The surgery went much, much better than I had expected. The hardest part of the whole process was the fact that they shaved my head more than I expected. But even that was OK, since it all grew back in the end.
Overall, including the tests and the RNS System placement, I was in the hospital for about a week and then discharged to home. I did have some seizures at first. I had thought they would turn the RNS System on right away, but actually they ended up waiting a few months to collect data and figure out the right settings to program the device.
Since they switched the device on in autumn 2015, I’ve only had three seizures in the past three years.
When I visit my doctor, he points out seizure activity in the data from the RNS System, but I never feel the seizures that the device stops. I can’t feel the device working either, so I’m not even aware of the seizures it stops until I review the data with my doctor.
Having the RNS System has just become part of my usual routine. I get up in the morning, swipe the wand – a small device that plugs into my laptop – over my head to transmit data to my physician and then take my medications and get on with my day. I don’t even think twice about the RNS System after that.
Before I got the RNS System implanted, I felt like a slave to epilepsy. I felt that epilepsy was controlling me, making me stay home all the time because I didn’t want to take the risk of going out to the mall or going out to dinner with my family and having a seizure in the middle of the meal.
Now, I’m able to do the things I want, whether that means having dinner in a restaurant, going downtown to do some shopping or taking a trip to Montana to visit my daughter and her new baby. I was able to help take care of my granddaughter for a few weeks after my daughter went back to work after maternity leave. I even felt comfortable enough to fly back home to Massachusetts on my own.
With the RNS System stopping the seizures, I was able to start driving again and then I went back to work.
One other nice thing about having the RNS System is that I have been able to work with my doctor to stop taking two medications and lower my dosage on the other two that I still take. When I was taking all the medicines, I often felt groggy—like I was walking around in a dream.
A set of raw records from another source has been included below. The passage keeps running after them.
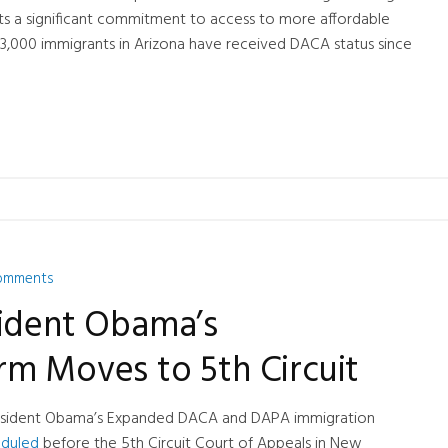
s a significant commitment to access to more affordable
3,000 immigrants in Arizona have received DACA status since
omments
sident Obama’s
rm Moves to 5th Circuit
 President Obama’s Expanded DACA and DAPA immigration
heduled
before the 5th Circuit Court of Appeals in New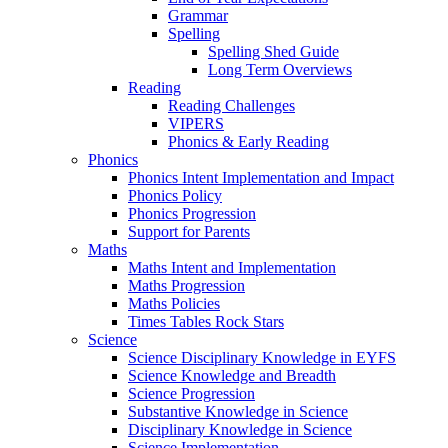
Grammar
Spelling
Spelling Shed Guide
Long Term Overviews
Reading
Reading Challenges
VIPERS
Phonics & Early Reading
Phonics
Phonics Intent Implementation and Impact
Phonics Policy
Phonics Progression
Support for Parents
Maths
Maths Intent and Implementation
Maths Progression
Maths Policies
Times Tables Rock Stars
Science
Science Disciplinary Knowledge in EYFS
Science Knowledge and Breadth
Science Progression
Substantive Knowledge in Science
Disciplinary Knowledge in Science
Science Implementation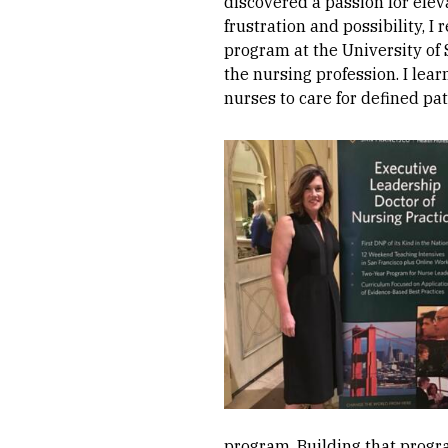
discovered a passion for elev
frustration and possibility, 
program at the University of
the nursing profession. I lear
nurses to care for defined pa
Image
program. Building that progr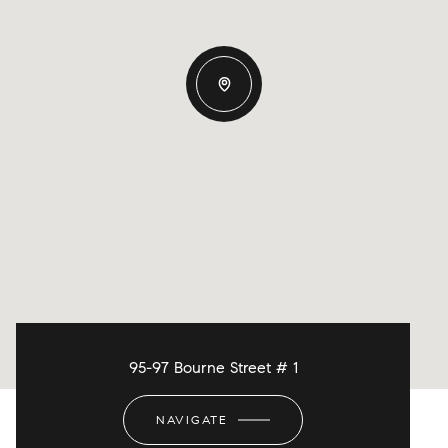
95-97 Bourne Street # 1
NAVIGATE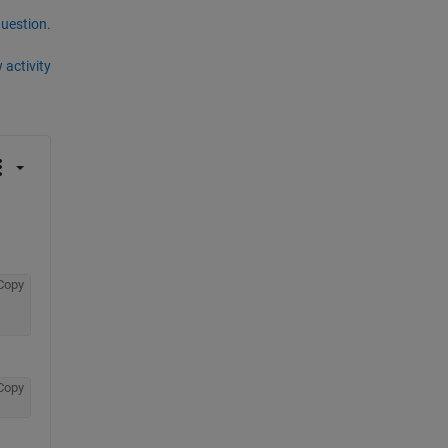
question.
 activity
Copy
Copy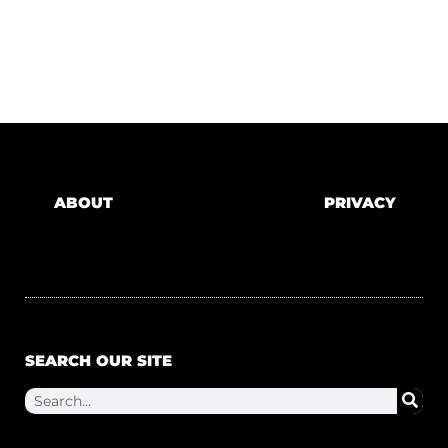
ABOUT
PRIVACY
SEARCH OUR SITE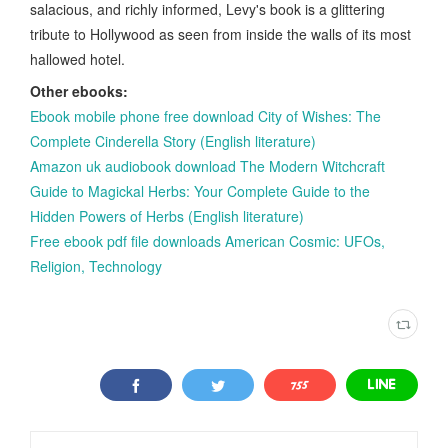
salacious, and richly informed, Levy's book is a glittering
tribute to Hollywood as seen from inside the walls of its most
hallowed hotel.
Other ebooks:
Ebook mobile phone free download City of Wishes: The
Complete Cinderella Story (English literature)
Amazon uk audiobook download The Modern Witchcraft
Guide to Magickal Herbs: Your Complete Guide to the
Hidden Powers of Herbs (English literature)
Free ebook pdf file downloads American Cosmic: UFOs,
Religion, Technology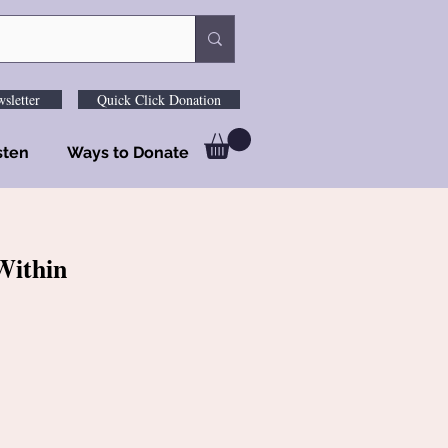
sletter
Quick Click Donation
sten
Ways to Donate
Within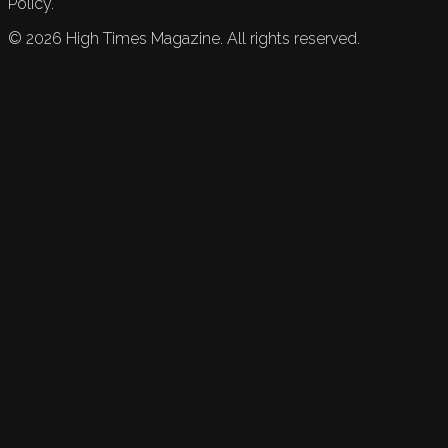
Policy.
©
2026
High Times Magazine. All rights reserved.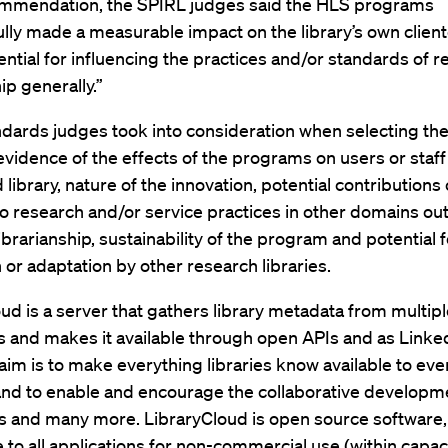
commendation, the SPIRL judges said the HLS programs
lly made a measurable impact on the library’s own client
ential for influencing the practices and/or standards of 
ip generally.”
dards judges took into consideration when selecting th
evidence of the effects of the programs on users or staff
library, nature of the innovation, potential contributions 
 research and/or service practices in other domains out
ibrarianship, sustainability of the program and potential f
n or adaptation by other research libraries.
ud is a server that gathers library metadata from multip
ns and makes it available through open APIs and as Link
aim is to make everything libraries know available to ev
and to enable and encourage the collaborative developm
s and many more. LibraryCloud is open source software,
le to all applications for non-commercial use (within capaci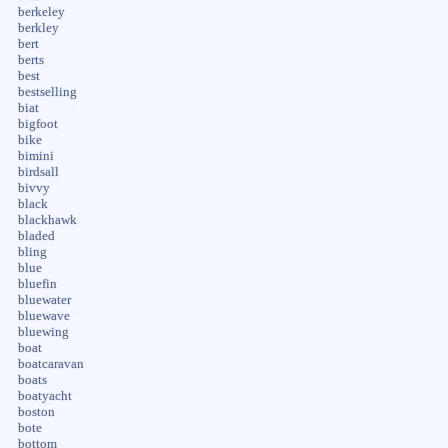
berkeley
berkley
bert
berts
best
bestselling
biat
bigfoot
bike
bimini
birdsall
bivvy
black
blackhawk
bladed
bling
blue
bluefin
bluewater
bluewave
bluewing
boat
boatcaravan
boats
boatyacht
boston
bote
bottom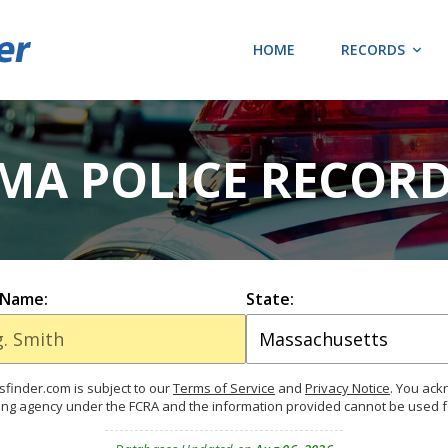
HOME
RECORDS
MA POLICE RECOR
 Name:
State:
finder.com is subject to our
Terms of Service
and
Privacy Notice
. You ac
ing agency under the FCRA and the information provided cannot be used 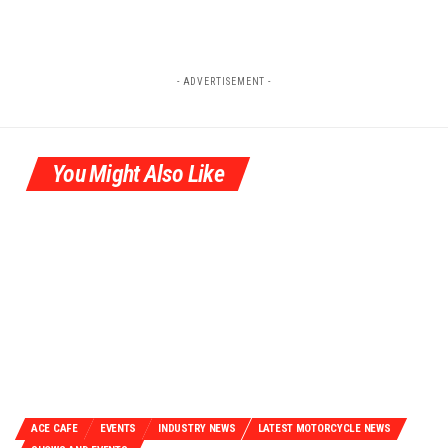
- ADVERTISEMENT -
You Might Also Like
ACE CAFE
EVENTS
INDUSTRY NEWS
LATEST MOTORCYCLE NEWS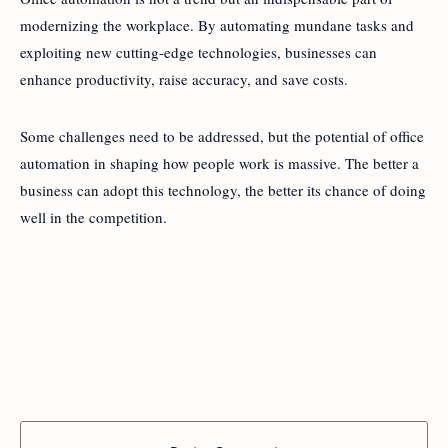
modernizing the workplace. By automating mundane tasks and
exploiting new cutting-edge technologies, businesses can
enhance productivity, raise accuracy, and save costs.
Some challenges need to be addressed, but the potential of office
automation in shaping how people work is massive. The better a
business can adopt this technology, the better its chance of doing
well in the competition.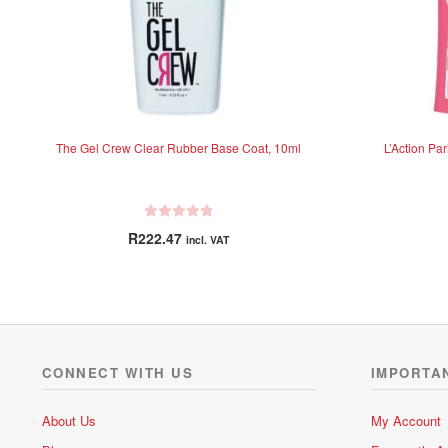
The Gel Crew Clear Rubber Base Coat, 10ml
L’Action Par
R
R
222.47
incl. VAT
a
t
e
d
0
o
u
CONNECT WITH US
IMPORTA
t
o
About Us
My Account
f
5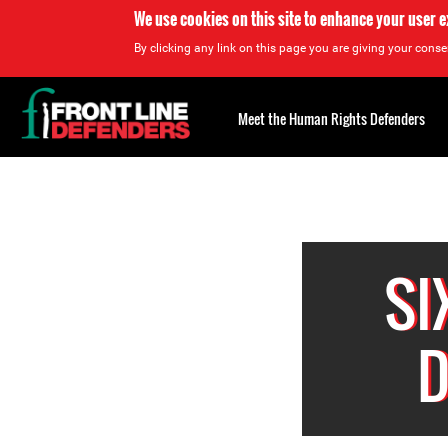
We use cookies on this site to enhance your user 
By clicking any link on this page you are giving your consen
Back
to
Meet the Human Rights Defenders
top
Back
to
top
SI
D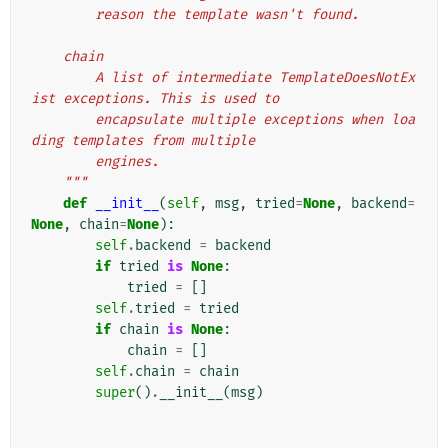
        reason the template wasn't found.
    chain
        A list of intermediate TemplateDoesNotEx
ist exceptions. This is used to
        encapsulate multiple exceptions when loa
ding templates from multiple
        engines.
    """
def
__init__
(
self
,
msg
,
tried
=
None
,
backend
=
None
,
chain
=
None
):
self
.
backend
=
backend
if
tried
is
None
:
tried
=
[]
self
.
tried
=
tried
if
chain
is
None
:
chain
=
[]
self
.
chain
=
chain
super
()
.
__init__
(
msg
)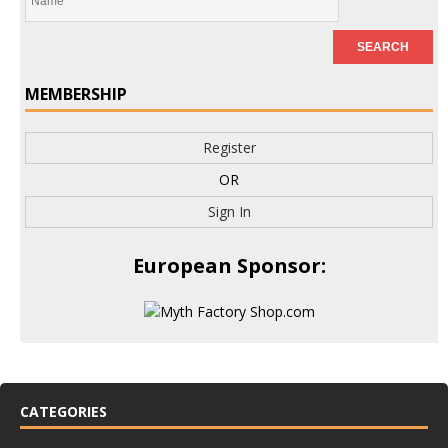
MEMBERSHIP
Register
OR
Sign In
European Sponsor:
CATEGORIES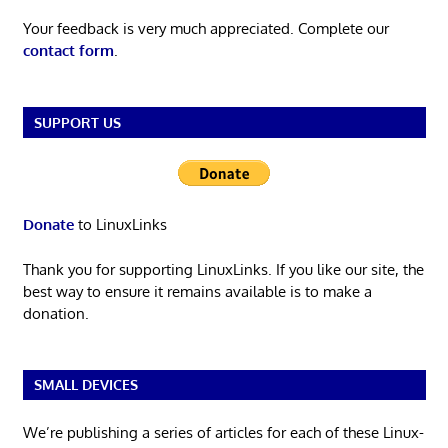
Your feedback is very much appreciated. Complete our
contact form
.
SUPPORT US
Donate
to LinuxLinks
Thank you for supporting LinuxLinks. If you like our site, the
best way to ensure it remains available is to make a
donation.
SMALL DEVICES
We’re publishing a series of articles for each of these Linux-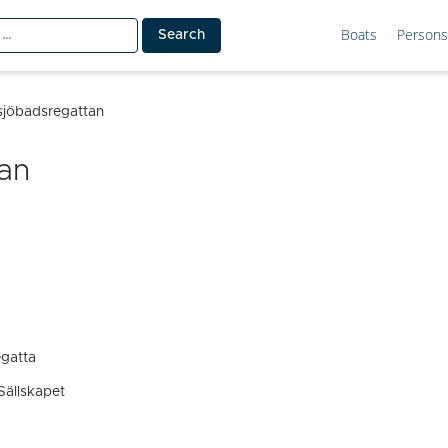
Boats
Persons
tsjöbadsregattan
tan
egatta
Sällskapet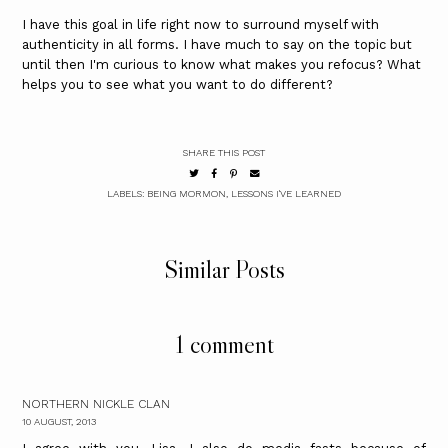
I have this goal in life right now to surround myself with
authenticity in all forms. I have much to say on the topic but
until then I'm curious to know what makes you refocus? What
helps you to see what you want to do different?
SHARE THIS POST
LABELS:
BEING MORMON
,
LESSONS I'VE LEARNED
Similar Posts
1 comment
NORTHERN NICKLE CLAN
10 AUGUST, 2013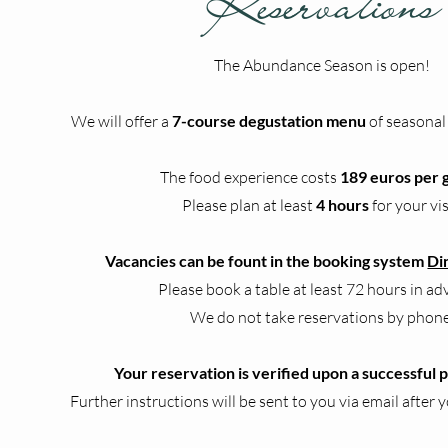
Reservations
The Abundance Season is open!​​​​
We will offer a
7-course degustation menu
of seasonal
The food experience costs
189 euros per 
Please plan at least
4 hours
for your vis
Vacancies can be fount in the booking system
Di
Please book a table at least 72 hours in ad
We do not take reservations by phone
Your reservation is verified upon a successful
Further instructions will be sent to you via email after y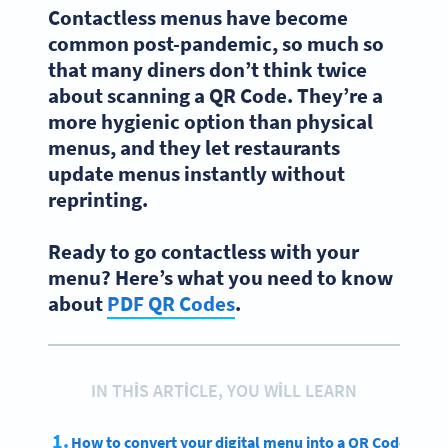
Contactless menus have become
common post-pandemic, so much so
that many diners don’t think twice
about scanning a QR Code. They’re a
more hygienic option than physical
menus, and they let restaurants
update menus instantly without
reprinting.
Ready to go contactless with your
menu? Here’s what you need to know
about
PDF QR Codes
.
IN THIS ARTICLE, YOU WILL LEARN
How to convert your digital menu into a QR Code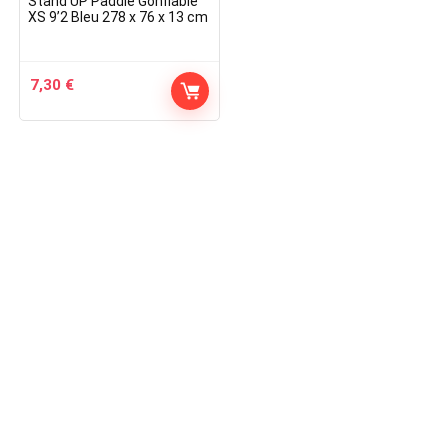
Stand UP Paddle Gonflable
XS 9’2 Bleu 278 x 76 x 13 cm
7,30
€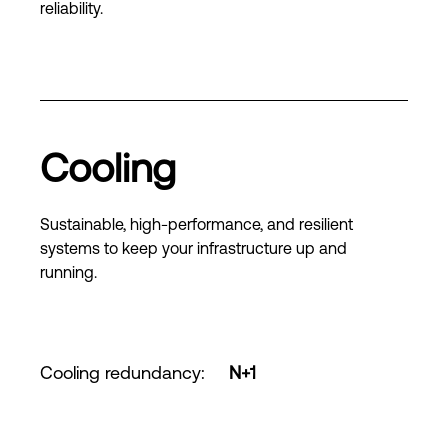
reliability.
Cooling
Sustainable, high-performance, and resilient
systems to keep your infrastructure up and
running.
Cooling redundancy
:
N+1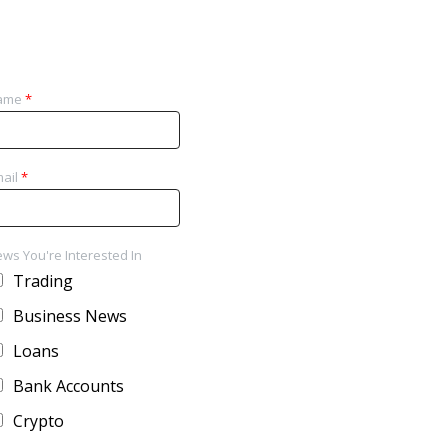
ame
*
ail
*
ws You're Interested In
Trading
Business News
Loans
Bank Accounts
Crypto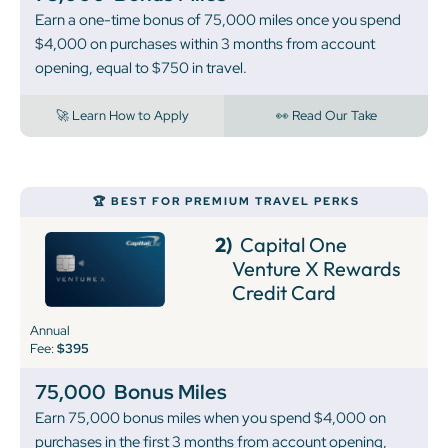
Earn a one-time bonus of 75,000 miles once you spend
$4,000 on purchases within 3 months from account
opening, equal to $750 in travel.
🚀 Learn How to Apply
👀 Read Our Take
🏆 BEST FOR PREMIUM TRAVEL PERKS
2)
Capital One
Venture X Rewards
Credit Card
Annual
Fee:
$395
75,000
Bonus Miles
Earn 75,000 bonus miles when you spend $4,000 on
purchases in the first 3 months from account opening,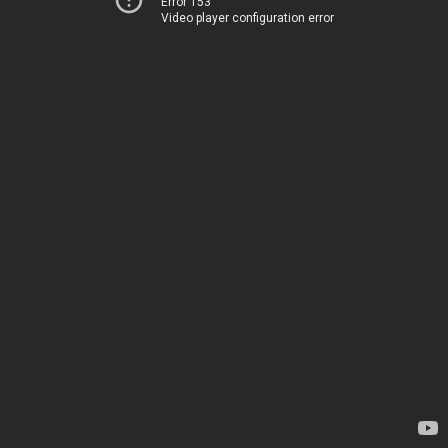
Error 153
Video player configuration error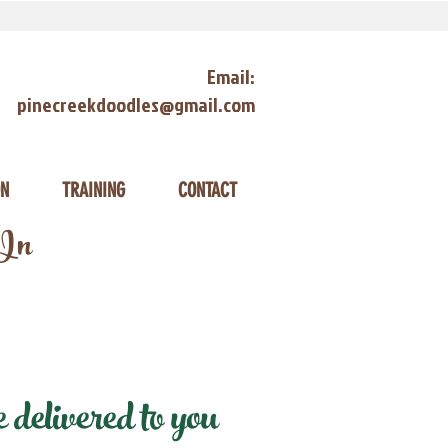
Email:
pinecreekdoodles@gmail.com
ON
TRAINING
CONTACT
 In
delivered to you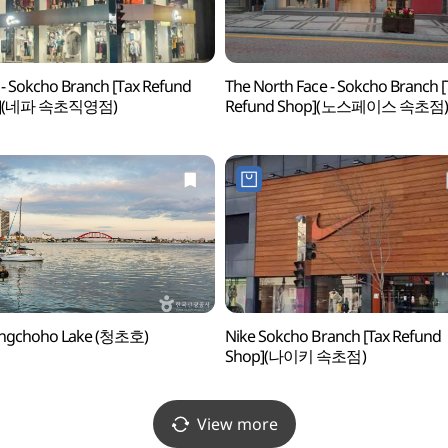
- Sokcho Branch [Tax Refund
The North Face - Sokcho Branch [
p](네파 속초직영점)
Refund Shop](노스페이스 속초점)
ngchoho Lake (청초호)
Nike Sokcho Branch [Tax Refund
Shop](나이키 속초점)
View more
The medicines also gave me memory problems. I could still remember things, but the memories were fuzzy. Once I stopped taking as many drugs, it felt like someone pulled open the curtains and let in more light. Suddenly I could think more clearly and remember things in sharper detail.
It was good timing, because my daughter got married after I had the device put in. It was nice to be able to participate in all the wedding related activities with her, and I’m glad that I can still remember it clearly now.
One thing I like about the RNS System is that the device is adjustable. About six months ago, I was having some problems with seizure activity and my doctor was able to make a programming adjustment on the device, which seemed to do a good job in terms of getting the seizure activity under control again. For me, the adjustments are easy and just happen at my regular doctor appointments. I like that my doctor has that option—people change all the time, so it makes sense for the device settings to be able to change too.
If someone living with epilepsy was considering whether to have the RNS System implanted, I would say, “Don’t hesitate.”
I’m so glad to be able to serve as an RNS Patient Ambassador. I postponed the surgery for months after my physician told me that I was a good candidate, because I was afraid. In retrospect, I think I could have overcome my fears more quickly if I had been able to talk to someone who had the device and ask personal questions like, “What does it really feel like to have the device implanted? Does it hurt when it’s working?”
You can’t ask your doctor those sorts of questions. You can’t ask anyone else in your life. You need to ask someone who has lived through it.
This represents the experience of individual(s) who have used the RNS System. Individual results will vary.